LETTRE OUVERTE au Président de l’Assemblée nationale
Honorable Président,
Dans une contribution récente, je m’interrogeais sur le silence des députés de la 9e législature, face à l’imposture qui consiste pour M. Ouattara à empêcher le fonctionnement de l’Assemblée nationale. C’est vous dire que vous me comblez de joie et vous m’honorez de réagir pour la deuxième fois, la première comme Président de LIDER et la seconde comme Président de l’Assemblée nationale, à l’occasion de votre rencontre avec le Représentant Spécial Adjoint du Secrétaire général des Nations Unies pour la Côte d’Ivoire.

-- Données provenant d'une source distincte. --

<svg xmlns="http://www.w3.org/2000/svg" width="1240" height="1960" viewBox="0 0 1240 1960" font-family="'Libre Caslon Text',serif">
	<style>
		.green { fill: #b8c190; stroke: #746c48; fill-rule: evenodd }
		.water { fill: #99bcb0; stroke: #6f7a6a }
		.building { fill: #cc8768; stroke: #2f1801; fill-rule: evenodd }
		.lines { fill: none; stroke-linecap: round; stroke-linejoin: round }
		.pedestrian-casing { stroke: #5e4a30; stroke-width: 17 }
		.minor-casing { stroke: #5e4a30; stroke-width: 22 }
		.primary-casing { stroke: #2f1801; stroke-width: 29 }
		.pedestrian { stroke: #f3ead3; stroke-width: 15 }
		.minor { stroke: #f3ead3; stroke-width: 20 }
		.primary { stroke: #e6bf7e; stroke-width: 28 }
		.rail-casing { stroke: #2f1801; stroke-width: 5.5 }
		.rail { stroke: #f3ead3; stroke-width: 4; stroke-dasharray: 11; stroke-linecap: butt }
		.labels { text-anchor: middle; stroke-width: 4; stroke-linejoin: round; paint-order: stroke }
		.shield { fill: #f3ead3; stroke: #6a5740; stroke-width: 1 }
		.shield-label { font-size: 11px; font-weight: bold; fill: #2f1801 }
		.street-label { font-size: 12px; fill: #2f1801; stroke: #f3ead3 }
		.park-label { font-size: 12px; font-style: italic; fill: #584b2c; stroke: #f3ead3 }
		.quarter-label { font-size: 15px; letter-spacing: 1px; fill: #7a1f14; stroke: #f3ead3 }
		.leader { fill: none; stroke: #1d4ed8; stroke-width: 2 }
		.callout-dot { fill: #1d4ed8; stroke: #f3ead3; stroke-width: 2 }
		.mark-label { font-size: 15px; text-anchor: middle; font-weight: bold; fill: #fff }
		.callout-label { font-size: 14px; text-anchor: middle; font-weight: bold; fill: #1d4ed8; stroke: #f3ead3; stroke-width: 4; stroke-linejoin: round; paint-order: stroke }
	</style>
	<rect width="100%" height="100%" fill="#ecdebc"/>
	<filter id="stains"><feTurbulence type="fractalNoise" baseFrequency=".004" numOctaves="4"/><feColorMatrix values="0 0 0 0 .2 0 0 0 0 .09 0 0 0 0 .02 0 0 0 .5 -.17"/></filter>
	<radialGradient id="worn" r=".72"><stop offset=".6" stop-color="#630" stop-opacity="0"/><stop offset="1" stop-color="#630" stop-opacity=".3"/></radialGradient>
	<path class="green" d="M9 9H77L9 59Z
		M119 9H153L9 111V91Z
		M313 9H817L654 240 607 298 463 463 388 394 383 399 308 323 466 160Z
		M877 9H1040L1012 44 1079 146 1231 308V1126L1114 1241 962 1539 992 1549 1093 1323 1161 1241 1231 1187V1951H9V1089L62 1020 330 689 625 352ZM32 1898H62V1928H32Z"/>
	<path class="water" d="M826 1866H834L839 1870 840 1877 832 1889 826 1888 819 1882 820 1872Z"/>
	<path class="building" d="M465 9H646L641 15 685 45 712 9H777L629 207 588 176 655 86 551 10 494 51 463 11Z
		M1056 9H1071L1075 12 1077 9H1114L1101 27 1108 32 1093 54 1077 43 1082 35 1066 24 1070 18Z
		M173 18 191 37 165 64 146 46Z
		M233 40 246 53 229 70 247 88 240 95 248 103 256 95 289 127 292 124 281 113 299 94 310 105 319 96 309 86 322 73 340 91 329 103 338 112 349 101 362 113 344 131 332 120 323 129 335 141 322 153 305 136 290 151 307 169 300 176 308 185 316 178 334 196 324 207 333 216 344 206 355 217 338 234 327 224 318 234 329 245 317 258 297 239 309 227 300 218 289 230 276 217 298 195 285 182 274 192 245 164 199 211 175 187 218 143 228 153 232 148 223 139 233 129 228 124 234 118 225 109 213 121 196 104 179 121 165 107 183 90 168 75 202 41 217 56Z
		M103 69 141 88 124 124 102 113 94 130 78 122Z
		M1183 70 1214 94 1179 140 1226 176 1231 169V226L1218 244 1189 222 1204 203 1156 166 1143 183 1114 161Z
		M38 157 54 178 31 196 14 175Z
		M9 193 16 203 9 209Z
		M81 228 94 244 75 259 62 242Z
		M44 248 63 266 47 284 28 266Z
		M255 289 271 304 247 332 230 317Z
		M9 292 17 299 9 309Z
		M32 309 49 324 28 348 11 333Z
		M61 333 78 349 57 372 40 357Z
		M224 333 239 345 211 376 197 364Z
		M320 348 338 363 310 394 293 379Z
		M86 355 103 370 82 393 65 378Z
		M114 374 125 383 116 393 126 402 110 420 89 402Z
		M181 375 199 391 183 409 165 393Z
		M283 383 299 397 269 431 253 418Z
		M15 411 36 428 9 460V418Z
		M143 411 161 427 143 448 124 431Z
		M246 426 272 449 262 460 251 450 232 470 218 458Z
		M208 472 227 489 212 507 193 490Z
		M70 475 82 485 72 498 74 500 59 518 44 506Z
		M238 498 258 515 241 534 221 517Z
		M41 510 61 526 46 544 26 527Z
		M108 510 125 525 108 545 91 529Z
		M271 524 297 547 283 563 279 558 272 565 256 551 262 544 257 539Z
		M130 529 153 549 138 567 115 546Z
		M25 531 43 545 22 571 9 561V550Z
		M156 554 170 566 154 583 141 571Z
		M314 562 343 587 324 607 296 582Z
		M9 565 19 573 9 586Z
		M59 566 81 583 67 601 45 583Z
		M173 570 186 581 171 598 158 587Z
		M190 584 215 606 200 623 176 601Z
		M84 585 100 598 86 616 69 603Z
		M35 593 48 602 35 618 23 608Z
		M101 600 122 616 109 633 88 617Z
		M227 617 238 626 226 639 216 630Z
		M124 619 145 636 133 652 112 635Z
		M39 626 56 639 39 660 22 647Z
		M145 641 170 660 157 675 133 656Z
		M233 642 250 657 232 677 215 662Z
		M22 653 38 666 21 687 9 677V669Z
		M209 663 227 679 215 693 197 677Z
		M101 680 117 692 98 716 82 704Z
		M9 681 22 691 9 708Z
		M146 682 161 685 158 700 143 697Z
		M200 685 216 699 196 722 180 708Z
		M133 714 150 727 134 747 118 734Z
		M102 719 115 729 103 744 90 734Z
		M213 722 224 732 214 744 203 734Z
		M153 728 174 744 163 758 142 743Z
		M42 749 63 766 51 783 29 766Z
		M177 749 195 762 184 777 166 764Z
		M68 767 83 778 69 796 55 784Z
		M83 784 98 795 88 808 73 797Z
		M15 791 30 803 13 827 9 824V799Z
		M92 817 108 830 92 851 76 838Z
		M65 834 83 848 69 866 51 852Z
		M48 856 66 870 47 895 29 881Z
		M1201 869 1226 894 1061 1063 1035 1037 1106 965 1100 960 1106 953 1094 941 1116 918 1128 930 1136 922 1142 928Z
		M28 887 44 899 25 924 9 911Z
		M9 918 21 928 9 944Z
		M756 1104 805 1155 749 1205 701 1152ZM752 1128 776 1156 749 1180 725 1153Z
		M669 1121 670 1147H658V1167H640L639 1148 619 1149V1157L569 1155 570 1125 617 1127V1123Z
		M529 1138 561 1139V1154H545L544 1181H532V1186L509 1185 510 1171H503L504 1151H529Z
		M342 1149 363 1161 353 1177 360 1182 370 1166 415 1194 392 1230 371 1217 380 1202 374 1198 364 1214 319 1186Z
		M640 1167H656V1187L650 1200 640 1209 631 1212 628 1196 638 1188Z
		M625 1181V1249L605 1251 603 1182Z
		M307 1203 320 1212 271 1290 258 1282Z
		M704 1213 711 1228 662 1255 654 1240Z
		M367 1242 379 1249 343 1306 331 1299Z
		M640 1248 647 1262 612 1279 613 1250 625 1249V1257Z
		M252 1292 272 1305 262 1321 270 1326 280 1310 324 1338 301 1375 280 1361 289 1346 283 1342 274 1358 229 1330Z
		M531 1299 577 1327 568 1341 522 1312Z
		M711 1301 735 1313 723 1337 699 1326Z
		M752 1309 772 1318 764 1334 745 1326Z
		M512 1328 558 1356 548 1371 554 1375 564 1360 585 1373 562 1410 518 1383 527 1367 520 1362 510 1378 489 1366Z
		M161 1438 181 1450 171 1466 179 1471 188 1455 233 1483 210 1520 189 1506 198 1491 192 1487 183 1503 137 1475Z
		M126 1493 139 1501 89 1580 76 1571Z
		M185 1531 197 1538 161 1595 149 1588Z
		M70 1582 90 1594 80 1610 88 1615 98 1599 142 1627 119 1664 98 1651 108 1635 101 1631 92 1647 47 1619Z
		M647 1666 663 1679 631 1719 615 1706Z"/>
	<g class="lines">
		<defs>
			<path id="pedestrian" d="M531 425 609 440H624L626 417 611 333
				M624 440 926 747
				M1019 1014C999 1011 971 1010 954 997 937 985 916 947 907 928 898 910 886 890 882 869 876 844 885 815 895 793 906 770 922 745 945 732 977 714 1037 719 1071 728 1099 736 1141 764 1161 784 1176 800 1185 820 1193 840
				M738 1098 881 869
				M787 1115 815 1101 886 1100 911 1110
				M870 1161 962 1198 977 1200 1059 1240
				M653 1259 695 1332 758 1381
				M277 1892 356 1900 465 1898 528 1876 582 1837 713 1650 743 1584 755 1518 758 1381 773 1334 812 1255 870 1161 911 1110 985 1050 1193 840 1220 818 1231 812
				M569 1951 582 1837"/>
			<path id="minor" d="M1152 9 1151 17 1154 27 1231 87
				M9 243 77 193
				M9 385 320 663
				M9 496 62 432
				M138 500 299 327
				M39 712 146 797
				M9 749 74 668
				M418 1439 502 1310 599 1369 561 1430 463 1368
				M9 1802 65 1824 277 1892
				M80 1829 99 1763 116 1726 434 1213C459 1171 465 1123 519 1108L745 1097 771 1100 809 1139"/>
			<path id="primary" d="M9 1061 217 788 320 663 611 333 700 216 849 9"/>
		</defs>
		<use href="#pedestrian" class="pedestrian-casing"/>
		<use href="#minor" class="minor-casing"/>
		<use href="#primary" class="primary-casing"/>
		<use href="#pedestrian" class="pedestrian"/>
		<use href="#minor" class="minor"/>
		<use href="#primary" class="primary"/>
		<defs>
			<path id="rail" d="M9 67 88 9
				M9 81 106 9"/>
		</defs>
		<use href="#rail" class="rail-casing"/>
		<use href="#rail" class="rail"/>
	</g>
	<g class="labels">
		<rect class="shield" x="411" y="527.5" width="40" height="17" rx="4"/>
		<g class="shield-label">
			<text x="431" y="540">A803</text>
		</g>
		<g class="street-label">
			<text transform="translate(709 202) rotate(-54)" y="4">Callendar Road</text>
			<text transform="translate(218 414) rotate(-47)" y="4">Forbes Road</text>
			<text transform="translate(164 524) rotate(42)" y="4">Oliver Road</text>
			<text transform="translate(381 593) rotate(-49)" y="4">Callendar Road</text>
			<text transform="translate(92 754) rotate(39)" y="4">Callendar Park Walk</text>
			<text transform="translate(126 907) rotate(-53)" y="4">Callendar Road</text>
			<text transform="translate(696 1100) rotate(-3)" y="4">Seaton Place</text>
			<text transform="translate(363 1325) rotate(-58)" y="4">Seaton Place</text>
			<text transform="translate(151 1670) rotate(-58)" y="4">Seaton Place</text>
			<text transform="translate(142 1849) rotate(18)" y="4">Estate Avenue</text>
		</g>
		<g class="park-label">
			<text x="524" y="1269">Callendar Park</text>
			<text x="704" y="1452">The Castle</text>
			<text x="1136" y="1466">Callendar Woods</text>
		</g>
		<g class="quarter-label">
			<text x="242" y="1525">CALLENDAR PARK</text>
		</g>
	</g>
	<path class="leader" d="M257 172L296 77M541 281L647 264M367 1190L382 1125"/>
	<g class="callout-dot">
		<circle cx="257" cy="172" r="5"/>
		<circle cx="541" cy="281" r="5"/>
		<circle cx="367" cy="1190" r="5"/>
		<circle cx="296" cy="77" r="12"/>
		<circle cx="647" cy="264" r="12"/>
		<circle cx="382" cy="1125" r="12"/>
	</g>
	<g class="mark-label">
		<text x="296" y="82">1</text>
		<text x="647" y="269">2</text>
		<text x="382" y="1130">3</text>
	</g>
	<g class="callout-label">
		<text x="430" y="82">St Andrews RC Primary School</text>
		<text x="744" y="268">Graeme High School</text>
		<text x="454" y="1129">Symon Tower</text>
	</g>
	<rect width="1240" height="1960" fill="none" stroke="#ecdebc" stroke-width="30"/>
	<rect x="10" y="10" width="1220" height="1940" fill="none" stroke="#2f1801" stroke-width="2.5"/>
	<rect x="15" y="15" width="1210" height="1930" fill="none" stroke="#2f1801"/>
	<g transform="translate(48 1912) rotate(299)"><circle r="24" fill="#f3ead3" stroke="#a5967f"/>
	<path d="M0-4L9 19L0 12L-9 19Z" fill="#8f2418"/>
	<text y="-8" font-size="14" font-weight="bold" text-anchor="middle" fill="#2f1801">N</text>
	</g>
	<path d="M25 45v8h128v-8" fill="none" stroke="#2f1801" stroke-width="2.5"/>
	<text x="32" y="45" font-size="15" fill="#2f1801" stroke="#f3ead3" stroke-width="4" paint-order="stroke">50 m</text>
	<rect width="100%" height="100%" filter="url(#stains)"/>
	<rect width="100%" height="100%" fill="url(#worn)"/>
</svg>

Vous déclariez devant cette personnalité que «l’Assemblée Nationale… qui existe de façon légale de par la Constitution, n’est pas reconnue par le Chef de l’Etat qui n’a pourtant pas pris d’acte pour signifier sa dissolution et refuse de façon informelle de payer les indemnités des députés et des travailleurs … Je ne sais pas si politiquement le Gouvernement mesure la portée de ce type d’acte, mais sur le plan humanitaire c’est un scandale. Les députés sortants ont droit à leur mandat jusqu’au jour où la nouvelle assemblée s’installe. Refuser de les payer aujourd’hui, refuser de les subventionner, c’est les affaiblir et s’il y a les législatives, ces députés qui n’ont pas été payés ne pourront pas faire campagne ».

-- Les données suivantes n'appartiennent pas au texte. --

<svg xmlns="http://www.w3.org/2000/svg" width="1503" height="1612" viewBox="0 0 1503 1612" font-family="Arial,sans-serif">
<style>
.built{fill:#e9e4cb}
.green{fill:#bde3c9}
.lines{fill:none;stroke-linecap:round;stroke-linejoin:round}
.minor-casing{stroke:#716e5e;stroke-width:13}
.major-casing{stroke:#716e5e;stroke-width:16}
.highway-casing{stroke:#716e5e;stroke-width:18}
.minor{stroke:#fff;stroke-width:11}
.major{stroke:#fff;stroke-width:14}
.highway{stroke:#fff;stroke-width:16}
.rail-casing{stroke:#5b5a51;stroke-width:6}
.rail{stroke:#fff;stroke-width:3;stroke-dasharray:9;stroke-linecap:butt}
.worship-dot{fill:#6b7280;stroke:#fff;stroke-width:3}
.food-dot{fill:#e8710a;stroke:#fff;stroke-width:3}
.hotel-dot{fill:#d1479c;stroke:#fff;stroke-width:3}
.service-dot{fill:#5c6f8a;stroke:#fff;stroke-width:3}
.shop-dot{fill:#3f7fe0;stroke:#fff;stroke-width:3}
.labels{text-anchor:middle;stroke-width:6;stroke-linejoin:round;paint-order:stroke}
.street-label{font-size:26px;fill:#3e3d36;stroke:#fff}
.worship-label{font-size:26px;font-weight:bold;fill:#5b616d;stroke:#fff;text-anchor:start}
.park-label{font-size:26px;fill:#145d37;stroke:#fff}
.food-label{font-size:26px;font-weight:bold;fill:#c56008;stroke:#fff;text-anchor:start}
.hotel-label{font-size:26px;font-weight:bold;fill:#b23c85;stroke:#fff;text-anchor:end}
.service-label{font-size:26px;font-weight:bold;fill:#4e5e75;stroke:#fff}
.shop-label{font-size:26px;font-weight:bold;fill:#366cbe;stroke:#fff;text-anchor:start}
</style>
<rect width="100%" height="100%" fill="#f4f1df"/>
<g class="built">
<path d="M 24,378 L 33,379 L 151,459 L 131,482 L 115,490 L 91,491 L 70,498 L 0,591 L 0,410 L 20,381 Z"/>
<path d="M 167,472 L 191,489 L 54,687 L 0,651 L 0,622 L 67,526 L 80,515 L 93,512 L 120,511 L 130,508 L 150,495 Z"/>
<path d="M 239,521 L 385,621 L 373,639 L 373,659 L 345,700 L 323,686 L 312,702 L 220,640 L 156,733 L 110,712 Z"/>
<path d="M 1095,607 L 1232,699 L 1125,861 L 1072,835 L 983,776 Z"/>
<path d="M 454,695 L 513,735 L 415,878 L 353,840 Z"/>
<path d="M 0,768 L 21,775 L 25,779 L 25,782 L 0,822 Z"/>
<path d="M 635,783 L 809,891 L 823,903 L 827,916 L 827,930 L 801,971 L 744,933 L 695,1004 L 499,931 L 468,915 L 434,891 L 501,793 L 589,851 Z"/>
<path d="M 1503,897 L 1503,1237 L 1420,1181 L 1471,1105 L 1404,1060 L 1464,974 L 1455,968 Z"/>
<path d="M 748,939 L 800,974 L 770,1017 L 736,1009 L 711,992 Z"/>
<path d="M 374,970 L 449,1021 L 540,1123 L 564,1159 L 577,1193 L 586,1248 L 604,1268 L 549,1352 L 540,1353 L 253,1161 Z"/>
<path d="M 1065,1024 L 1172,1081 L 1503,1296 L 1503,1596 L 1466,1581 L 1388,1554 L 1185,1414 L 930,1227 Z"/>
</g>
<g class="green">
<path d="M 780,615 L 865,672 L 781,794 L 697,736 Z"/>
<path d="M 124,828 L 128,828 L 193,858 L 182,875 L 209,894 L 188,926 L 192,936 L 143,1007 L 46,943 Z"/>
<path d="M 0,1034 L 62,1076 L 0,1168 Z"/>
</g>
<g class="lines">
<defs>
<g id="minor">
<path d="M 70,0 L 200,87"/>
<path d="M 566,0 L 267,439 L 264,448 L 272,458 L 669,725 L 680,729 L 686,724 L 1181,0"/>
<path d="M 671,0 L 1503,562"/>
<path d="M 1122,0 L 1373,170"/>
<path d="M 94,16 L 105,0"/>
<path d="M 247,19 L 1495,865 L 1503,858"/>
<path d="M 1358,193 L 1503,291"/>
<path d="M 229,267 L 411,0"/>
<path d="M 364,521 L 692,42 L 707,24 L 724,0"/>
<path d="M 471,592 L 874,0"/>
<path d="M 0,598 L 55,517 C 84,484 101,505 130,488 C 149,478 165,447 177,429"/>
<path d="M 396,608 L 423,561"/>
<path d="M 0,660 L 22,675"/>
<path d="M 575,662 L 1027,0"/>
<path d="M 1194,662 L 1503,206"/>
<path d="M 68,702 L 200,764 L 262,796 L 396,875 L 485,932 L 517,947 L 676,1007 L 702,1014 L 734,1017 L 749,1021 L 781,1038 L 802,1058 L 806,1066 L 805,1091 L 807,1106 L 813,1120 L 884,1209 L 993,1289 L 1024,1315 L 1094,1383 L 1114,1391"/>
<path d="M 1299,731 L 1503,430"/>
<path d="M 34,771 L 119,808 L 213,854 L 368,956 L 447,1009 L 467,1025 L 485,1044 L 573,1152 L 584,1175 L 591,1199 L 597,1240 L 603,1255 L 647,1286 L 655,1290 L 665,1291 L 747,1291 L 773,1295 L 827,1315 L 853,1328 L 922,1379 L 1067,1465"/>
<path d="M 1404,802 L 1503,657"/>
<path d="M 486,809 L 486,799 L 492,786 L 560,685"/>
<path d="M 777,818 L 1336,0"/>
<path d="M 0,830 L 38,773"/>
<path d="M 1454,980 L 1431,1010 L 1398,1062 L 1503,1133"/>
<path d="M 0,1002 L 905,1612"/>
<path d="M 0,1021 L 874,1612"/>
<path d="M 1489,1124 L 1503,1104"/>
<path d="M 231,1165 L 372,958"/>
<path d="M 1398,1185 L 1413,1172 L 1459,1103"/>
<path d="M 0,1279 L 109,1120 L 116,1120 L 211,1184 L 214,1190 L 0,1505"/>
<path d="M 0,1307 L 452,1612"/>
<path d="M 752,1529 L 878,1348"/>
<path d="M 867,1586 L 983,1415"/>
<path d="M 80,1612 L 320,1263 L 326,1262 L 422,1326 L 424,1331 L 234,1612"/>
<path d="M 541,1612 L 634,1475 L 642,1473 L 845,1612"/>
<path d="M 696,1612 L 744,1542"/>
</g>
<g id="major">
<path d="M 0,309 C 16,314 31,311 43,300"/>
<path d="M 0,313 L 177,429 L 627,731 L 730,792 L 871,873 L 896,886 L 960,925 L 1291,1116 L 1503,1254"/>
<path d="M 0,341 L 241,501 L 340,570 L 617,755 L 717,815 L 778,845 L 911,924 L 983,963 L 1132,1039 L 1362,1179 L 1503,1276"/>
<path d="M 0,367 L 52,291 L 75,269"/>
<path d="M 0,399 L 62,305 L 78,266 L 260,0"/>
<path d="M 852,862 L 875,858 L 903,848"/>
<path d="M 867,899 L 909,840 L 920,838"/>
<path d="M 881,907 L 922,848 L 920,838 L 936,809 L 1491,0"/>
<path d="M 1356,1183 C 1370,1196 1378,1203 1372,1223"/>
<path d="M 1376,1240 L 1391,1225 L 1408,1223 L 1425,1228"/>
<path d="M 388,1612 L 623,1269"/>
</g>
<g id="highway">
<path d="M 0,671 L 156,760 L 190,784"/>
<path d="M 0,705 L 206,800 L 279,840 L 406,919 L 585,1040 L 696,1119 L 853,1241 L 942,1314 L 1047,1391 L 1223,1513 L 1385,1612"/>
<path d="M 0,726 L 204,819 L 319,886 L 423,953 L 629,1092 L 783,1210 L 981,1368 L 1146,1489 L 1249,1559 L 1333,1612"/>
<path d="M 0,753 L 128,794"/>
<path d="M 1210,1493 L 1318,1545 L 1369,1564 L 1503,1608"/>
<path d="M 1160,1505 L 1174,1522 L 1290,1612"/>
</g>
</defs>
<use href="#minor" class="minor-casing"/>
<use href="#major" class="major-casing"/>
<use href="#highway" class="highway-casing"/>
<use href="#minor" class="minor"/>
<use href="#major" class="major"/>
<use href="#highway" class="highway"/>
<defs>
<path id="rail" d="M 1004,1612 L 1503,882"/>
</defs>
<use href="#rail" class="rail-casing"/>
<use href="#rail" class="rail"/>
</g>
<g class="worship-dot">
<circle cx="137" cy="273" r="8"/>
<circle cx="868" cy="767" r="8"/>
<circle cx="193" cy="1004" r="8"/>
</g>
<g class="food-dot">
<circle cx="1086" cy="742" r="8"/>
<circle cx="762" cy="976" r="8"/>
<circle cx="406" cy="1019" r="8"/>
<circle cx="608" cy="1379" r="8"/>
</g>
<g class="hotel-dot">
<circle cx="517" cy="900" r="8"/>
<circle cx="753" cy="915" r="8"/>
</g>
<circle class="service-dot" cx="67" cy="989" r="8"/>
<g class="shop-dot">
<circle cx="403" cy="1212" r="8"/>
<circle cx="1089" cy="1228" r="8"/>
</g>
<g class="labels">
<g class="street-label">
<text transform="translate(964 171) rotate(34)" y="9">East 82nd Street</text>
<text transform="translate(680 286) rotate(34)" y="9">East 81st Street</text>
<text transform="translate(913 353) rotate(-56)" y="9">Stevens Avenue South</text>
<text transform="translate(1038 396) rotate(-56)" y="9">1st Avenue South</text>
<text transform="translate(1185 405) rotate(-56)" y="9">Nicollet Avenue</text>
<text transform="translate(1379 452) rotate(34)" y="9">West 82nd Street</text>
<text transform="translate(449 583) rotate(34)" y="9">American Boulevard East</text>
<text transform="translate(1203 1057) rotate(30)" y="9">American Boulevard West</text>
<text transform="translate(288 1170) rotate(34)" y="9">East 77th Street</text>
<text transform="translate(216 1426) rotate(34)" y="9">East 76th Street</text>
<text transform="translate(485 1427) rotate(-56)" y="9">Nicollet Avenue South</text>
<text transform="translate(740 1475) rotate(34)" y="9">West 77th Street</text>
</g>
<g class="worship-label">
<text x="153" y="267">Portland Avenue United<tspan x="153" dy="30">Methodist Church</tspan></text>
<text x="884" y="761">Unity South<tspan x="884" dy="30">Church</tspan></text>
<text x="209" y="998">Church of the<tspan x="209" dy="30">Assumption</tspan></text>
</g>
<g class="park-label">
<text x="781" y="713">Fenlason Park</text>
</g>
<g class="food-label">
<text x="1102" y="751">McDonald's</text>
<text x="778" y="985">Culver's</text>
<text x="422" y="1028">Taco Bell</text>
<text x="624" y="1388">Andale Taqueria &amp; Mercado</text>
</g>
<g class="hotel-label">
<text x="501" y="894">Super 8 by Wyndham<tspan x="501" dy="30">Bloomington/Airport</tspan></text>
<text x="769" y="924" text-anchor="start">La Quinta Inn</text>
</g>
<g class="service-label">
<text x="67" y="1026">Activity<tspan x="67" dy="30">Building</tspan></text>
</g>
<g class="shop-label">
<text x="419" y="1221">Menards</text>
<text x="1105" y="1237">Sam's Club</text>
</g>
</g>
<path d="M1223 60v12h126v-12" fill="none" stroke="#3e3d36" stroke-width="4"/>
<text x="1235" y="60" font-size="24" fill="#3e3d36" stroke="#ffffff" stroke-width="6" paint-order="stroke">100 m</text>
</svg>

Cette seconde réaction me donne l’occasion de m’adresser à vous, en tant que chef de l’institution parlementaire.
Honorable Président,
Nous nous associons à la dénonciation de ce « scandale humanitaire » de non paiement des indemnités des honorables députés et du salaire du personnel de l’Assemblée nationale depuis plusieurs mois. Vos collaborateurs et vos collègues se plaisent à souligner les avancées que vous avez fait réaliser à cette institution sur le plan matériel et financier. Votre réaction s’inscrit dans la droite ligne de votre action.
Mais ce problème a beau émouvoir et indigner plus d’un, le fonctionnement de l’Assemblée nationale ne saurait s’y limiter. Il est loisible à cet effet de vous rétorquer que plusieurs institutions de l’Etat ont connu des retards de salaires sur une longue période sans qu’elles ne cessent de fonctionner. C’est pourquoi la question de l’Assemblée nationale doit nous préoccuper au-delà du problème salarial.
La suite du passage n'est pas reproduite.